About this task - I need the lines below from the one with "なってから」で遅くありません。無料で試し、手応え" down to the one with "豆腐職人の多くは、パソコンよりスマホの方が手に馴" reproduced exactly, both ends included, and nothing else.
[[ Material provided open ]]
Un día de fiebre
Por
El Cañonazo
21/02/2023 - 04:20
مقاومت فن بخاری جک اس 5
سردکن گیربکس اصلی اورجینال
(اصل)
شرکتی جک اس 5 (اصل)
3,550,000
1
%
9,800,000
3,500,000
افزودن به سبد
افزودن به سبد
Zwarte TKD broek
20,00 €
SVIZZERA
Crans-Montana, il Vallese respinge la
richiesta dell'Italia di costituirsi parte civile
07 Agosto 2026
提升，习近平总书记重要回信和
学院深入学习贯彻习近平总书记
[[ Material provided closed ]]
[[ Material provided open ]]
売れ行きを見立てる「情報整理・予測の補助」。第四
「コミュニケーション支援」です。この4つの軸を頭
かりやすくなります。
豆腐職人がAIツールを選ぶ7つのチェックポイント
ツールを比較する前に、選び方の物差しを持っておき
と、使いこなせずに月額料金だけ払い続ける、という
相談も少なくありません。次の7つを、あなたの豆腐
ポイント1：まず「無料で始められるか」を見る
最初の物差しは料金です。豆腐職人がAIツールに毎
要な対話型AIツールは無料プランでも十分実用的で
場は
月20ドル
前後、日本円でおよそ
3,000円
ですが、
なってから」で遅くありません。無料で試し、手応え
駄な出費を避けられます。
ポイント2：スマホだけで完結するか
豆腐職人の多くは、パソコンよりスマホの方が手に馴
[[ Material provided closed ]]
Written answer -
なってから」で遅くありません。無料で試し、手応え
駄な出費を避けられます。
ポイント2：スマホだけで完結するか
豆腐職人の多くは、パソコンよりスマホの方が手に馴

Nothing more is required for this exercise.